- _Source material_
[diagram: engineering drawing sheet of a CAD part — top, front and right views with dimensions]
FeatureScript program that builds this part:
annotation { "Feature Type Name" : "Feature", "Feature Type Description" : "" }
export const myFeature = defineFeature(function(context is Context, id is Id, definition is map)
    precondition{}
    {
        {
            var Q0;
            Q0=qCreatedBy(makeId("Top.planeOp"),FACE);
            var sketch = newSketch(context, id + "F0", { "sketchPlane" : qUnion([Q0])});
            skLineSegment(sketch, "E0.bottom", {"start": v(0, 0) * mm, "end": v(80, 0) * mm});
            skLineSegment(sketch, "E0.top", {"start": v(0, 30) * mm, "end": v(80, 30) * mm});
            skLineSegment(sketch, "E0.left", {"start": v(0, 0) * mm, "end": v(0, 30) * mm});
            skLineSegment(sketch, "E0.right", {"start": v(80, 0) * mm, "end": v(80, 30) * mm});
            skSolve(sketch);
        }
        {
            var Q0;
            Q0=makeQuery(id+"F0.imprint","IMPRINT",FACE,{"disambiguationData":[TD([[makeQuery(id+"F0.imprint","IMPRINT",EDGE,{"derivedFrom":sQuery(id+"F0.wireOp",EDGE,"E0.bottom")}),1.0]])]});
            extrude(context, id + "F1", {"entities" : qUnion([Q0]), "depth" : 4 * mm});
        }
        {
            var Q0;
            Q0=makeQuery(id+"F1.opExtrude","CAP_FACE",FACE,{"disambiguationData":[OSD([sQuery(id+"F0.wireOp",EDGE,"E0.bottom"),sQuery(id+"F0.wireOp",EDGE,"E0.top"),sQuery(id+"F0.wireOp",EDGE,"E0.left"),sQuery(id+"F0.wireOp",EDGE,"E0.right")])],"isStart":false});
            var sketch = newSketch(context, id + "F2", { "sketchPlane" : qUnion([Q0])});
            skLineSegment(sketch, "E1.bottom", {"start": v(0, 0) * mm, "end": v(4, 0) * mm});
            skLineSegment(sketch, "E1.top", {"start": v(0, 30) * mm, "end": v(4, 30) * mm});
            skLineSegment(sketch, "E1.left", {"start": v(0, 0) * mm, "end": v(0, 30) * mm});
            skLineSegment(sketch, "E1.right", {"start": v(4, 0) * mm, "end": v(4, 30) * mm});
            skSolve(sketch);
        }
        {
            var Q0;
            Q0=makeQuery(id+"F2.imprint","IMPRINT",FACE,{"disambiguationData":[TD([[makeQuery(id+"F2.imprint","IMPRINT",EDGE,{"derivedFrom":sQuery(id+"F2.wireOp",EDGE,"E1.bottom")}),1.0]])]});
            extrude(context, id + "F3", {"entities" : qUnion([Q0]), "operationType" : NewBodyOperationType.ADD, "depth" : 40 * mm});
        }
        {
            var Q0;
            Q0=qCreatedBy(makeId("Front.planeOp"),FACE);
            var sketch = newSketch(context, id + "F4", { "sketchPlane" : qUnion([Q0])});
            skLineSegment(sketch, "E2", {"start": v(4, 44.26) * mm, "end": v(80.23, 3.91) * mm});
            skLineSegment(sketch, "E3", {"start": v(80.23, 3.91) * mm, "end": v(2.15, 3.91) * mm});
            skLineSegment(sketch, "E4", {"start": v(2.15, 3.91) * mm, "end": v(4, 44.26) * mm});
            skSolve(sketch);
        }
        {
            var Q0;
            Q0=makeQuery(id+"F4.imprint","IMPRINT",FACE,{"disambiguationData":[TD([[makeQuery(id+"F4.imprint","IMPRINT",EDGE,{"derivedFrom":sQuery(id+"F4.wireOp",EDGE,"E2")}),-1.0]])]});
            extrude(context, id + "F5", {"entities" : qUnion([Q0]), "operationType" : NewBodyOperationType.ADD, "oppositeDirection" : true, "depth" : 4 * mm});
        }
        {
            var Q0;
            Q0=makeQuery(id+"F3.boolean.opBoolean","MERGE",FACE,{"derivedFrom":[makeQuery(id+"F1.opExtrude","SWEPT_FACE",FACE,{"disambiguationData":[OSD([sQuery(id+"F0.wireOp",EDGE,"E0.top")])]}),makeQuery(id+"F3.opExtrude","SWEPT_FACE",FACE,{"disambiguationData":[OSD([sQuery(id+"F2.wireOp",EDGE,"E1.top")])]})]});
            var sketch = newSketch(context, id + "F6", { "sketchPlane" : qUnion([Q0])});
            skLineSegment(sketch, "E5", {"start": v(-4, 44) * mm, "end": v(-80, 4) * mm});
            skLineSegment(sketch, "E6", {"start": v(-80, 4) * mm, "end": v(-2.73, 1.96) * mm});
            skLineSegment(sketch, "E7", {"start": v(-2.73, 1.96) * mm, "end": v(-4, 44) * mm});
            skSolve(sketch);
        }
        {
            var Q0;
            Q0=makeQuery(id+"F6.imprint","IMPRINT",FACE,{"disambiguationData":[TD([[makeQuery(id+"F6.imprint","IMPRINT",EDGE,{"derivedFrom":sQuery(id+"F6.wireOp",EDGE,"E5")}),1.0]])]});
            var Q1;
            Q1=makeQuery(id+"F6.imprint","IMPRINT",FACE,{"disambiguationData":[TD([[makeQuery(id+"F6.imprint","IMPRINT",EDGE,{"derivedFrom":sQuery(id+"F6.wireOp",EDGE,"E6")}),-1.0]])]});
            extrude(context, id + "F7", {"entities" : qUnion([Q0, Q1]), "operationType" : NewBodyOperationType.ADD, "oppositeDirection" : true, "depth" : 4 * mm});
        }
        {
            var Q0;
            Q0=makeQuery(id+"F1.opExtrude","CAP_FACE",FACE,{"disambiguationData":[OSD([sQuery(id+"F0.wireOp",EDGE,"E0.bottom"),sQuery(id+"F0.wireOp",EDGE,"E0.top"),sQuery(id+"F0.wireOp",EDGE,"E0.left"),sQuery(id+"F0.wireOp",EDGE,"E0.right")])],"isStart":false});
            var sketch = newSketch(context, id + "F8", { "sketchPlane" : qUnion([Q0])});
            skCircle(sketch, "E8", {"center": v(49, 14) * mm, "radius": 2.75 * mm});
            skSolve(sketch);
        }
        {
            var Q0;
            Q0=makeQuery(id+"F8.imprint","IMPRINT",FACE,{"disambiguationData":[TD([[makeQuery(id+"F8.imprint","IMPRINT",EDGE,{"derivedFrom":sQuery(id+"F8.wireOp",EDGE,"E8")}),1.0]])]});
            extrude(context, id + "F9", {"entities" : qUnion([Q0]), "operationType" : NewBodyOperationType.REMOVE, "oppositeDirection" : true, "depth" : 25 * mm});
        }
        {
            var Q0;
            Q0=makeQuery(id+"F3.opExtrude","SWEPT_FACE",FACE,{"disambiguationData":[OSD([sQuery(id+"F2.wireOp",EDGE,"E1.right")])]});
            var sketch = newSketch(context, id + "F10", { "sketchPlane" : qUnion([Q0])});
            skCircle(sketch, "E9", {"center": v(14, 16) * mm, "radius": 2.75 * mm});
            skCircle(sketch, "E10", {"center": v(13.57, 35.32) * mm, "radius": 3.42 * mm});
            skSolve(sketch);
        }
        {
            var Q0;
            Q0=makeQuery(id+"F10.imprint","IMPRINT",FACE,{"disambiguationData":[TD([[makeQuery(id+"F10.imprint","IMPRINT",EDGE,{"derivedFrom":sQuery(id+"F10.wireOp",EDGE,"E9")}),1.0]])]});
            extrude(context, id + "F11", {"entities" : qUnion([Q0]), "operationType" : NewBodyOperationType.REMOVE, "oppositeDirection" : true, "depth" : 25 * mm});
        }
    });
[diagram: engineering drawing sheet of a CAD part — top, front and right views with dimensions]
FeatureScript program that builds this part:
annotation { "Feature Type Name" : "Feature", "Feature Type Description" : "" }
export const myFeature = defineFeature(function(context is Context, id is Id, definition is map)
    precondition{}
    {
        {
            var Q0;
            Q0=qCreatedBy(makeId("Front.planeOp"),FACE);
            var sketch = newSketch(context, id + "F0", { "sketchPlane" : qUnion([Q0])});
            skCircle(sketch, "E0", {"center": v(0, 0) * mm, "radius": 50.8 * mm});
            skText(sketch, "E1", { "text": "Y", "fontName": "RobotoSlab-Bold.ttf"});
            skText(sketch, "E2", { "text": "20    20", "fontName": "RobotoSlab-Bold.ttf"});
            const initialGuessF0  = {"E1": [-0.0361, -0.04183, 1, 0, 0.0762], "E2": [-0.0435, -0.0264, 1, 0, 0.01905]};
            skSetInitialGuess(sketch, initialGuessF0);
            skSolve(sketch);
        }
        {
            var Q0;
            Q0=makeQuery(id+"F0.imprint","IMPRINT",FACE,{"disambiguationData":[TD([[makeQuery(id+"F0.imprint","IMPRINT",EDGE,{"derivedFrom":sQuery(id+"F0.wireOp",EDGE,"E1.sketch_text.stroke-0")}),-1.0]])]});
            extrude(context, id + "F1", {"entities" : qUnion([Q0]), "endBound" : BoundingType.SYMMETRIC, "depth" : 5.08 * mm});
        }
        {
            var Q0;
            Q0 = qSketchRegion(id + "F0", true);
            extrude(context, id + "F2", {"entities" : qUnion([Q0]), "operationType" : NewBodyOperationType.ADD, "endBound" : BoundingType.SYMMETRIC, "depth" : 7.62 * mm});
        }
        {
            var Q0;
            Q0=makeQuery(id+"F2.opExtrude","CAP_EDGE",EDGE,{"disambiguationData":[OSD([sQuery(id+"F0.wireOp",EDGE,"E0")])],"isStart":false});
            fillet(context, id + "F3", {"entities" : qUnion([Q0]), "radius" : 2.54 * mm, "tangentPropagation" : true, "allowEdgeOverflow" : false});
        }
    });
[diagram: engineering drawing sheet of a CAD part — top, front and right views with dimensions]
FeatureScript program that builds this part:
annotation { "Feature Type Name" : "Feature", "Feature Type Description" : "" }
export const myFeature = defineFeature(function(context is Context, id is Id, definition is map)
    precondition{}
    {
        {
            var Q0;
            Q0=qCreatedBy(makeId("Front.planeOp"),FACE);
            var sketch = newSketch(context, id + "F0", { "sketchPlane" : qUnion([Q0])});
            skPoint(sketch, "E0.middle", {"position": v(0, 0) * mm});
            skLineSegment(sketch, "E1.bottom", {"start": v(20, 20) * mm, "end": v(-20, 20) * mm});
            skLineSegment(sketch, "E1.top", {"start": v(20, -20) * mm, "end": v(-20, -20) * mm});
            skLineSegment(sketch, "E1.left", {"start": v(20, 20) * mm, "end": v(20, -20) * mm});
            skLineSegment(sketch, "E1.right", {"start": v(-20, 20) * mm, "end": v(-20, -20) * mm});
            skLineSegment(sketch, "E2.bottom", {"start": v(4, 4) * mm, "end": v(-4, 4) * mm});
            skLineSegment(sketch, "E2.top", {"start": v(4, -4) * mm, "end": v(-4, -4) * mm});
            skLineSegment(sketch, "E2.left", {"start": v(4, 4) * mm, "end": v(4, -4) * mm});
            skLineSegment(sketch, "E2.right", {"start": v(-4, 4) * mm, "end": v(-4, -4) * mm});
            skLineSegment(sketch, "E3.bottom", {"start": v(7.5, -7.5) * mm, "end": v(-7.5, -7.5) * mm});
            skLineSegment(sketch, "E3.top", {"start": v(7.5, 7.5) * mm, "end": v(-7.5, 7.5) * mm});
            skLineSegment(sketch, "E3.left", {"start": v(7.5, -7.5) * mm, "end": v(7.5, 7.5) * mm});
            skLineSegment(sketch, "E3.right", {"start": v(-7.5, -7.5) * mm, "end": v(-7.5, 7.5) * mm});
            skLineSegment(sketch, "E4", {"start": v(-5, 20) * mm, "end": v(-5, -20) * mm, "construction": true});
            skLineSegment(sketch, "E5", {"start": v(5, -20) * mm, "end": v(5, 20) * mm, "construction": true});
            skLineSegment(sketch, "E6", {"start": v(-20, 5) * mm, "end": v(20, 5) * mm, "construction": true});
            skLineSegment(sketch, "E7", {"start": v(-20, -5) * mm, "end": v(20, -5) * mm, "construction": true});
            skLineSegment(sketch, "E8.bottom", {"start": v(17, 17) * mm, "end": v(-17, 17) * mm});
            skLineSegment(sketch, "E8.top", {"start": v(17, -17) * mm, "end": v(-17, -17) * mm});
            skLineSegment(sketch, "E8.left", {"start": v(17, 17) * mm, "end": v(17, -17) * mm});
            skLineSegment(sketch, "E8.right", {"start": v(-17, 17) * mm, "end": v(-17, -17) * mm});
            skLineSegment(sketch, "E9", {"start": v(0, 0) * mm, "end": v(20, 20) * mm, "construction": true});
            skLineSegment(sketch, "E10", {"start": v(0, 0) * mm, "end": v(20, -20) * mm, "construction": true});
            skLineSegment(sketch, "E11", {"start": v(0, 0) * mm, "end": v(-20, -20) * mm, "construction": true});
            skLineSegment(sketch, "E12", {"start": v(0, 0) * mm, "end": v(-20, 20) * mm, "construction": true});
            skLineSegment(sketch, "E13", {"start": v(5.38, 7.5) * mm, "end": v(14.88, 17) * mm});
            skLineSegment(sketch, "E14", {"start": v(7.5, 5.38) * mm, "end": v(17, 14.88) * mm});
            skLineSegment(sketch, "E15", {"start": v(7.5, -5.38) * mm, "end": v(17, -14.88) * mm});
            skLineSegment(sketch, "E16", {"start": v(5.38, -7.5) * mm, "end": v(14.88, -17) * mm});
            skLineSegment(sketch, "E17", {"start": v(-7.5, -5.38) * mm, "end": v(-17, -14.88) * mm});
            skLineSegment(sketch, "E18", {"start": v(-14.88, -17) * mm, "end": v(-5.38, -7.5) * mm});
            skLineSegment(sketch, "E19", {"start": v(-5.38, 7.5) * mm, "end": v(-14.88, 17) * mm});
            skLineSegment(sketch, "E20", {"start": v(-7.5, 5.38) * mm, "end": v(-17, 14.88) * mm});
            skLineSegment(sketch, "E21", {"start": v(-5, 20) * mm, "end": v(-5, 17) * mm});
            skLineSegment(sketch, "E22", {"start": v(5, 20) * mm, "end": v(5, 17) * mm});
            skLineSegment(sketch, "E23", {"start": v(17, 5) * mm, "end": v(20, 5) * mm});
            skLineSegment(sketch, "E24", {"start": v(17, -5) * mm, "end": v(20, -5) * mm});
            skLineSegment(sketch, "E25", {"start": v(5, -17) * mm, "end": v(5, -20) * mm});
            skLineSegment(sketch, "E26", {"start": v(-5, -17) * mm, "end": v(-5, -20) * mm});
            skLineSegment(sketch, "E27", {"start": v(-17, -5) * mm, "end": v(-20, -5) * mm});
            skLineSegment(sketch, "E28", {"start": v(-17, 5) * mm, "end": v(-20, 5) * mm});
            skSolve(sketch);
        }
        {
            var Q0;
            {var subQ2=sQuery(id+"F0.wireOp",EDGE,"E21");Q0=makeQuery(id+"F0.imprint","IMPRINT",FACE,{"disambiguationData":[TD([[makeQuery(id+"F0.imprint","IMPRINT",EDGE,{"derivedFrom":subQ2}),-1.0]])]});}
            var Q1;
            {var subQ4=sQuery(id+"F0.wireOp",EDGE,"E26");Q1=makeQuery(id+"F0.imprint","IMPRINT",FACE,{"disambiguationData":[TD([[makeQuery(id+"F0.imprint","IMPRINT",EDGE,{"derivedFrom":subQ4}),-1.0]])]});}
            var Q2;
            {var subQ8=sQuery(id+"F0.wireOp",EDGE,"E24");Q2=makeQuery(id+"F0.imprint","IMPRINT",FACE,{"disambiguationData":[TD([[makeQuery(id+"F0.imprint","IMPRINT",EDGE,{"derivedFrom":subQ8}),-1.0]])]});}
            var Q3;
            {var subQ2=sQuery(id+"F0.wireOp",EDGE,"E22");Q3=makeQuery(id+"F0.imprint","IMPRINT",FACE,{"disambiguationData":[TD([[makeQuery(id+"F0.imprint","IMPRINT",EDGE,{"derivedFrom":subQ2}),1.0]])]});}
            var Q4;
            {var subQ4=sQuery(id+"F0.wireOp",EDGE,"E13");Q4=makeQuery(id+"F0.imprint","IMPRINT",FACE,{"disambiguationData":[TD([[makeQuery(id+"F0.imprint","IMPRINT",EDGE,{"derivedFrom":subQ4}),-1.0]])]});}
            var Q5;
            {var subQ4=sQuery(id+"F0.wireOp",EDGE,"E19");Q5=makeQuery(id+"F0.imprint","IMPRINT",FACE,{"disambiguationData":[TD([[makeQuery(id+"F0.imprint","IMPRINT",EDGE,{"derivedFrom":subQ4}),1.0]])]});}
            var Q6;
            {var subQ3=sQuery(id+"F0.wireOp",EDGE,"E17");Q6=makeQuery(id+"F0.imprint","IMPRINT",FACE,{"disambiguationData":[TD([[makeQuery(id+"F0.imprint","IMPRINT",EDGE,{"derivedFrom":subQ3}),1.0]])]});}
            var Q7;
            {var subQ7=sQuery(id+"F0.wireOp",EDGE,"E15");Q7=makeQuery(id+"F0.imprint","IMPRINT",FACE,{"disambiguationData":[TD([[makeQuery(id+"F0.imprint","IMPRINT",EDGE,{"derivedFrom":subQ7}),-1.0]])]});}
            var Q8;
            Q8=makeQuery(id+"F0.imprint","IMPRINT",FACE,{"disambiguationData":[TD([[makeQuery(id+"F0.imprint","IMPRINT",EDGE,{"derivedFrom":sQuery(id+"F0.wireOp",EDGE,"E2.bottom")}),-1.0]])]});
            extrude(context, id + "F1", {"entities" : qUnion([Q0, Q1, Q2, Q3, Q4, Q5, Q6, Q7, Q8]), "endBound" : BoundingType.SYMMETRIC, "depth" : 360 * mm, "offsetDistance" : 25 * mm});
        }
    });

- _Stated goal_
Return each line above that contains the string "fontName".

- _Output_
            skText(sketch, "E1", { "text": "Y", "fontName": "RobotoSlab-Bold.ttf"});
            skText(sketch, "E2", { "text": "20    20", "fontName": "RobotoSlab-Bold.ttf"});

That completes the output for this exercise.